Input material START
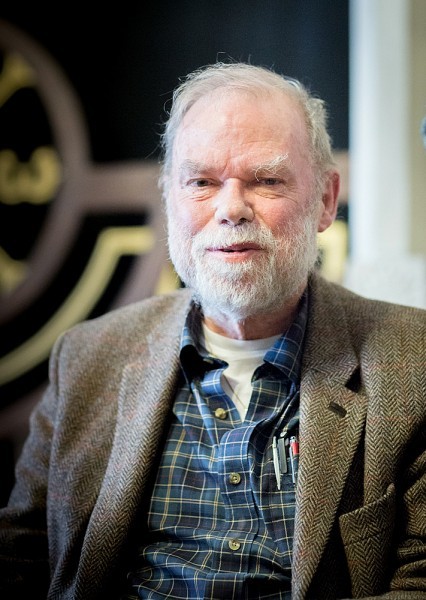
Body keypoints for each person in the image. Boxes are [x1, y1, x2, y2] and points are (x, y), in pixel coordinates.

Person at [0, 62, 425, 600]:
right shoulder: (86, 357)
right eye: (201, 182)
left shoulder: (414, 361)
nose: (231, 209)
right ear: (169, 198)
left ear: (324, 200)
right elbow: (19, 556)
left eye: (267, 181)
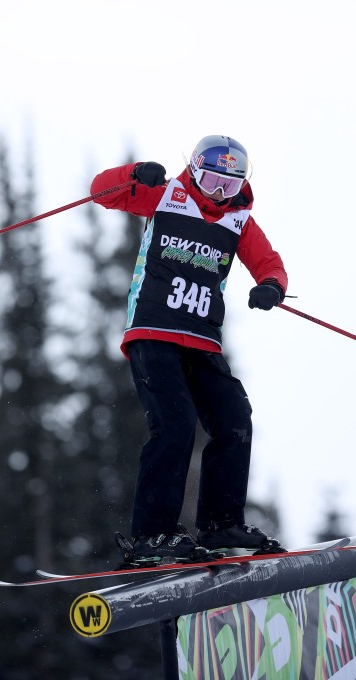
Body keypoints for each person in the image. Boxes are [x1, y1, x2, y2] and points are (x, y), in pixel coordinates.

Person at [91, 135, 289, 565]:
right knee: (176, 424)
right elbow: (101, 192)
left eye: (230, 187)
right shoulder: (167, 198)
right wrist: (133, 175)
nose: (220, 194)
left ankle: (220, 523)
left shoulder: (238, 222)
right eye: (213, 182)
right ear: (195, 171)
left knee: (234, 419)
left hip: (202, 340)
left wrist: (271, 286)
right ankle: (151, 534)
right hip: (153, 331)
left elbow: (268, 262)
Input material END
About this exercise = Set the entire listing down again, exact in every line, without any pictures.

Exercise response =
Body keypoints for each person in the image. Boxes are [x1, y1, x2, y2] and points are (x, y), in pixel coordinates.

Person at [0, 62, 425, 600]:
right shoulder: (86, 357)
right eye: (201, 182)
left shoulder: (414, 361)
nose: (231, 209)
right ear: (169, 198)
left ear: (324, 200)
right elbow: (19, 556)
left eye: (267, 181)
Body keypoints for each person in the image. Boxes are [x1, y1, x2, y2] and points are (x, y), in pixel coordinates.

Person at [91, 135, 289, 565]:
right knee: (176, 424)
right elbow: (101, 192)
left eye: (230, 187)
right shoulder: (167, 198)
right wrist: (133, 175)
nose: (220, 194)
left ankle: (220, 523)
left shoulder: (238, 222)
right eye: (213, 182)
right ear: (195, 171)
left knee: (234, 419)
left hip: (202, 340)
left wrist: (271, 286)
right ankle: (151, 534)
right hip: (153, 331)
left elbow: (268, 262)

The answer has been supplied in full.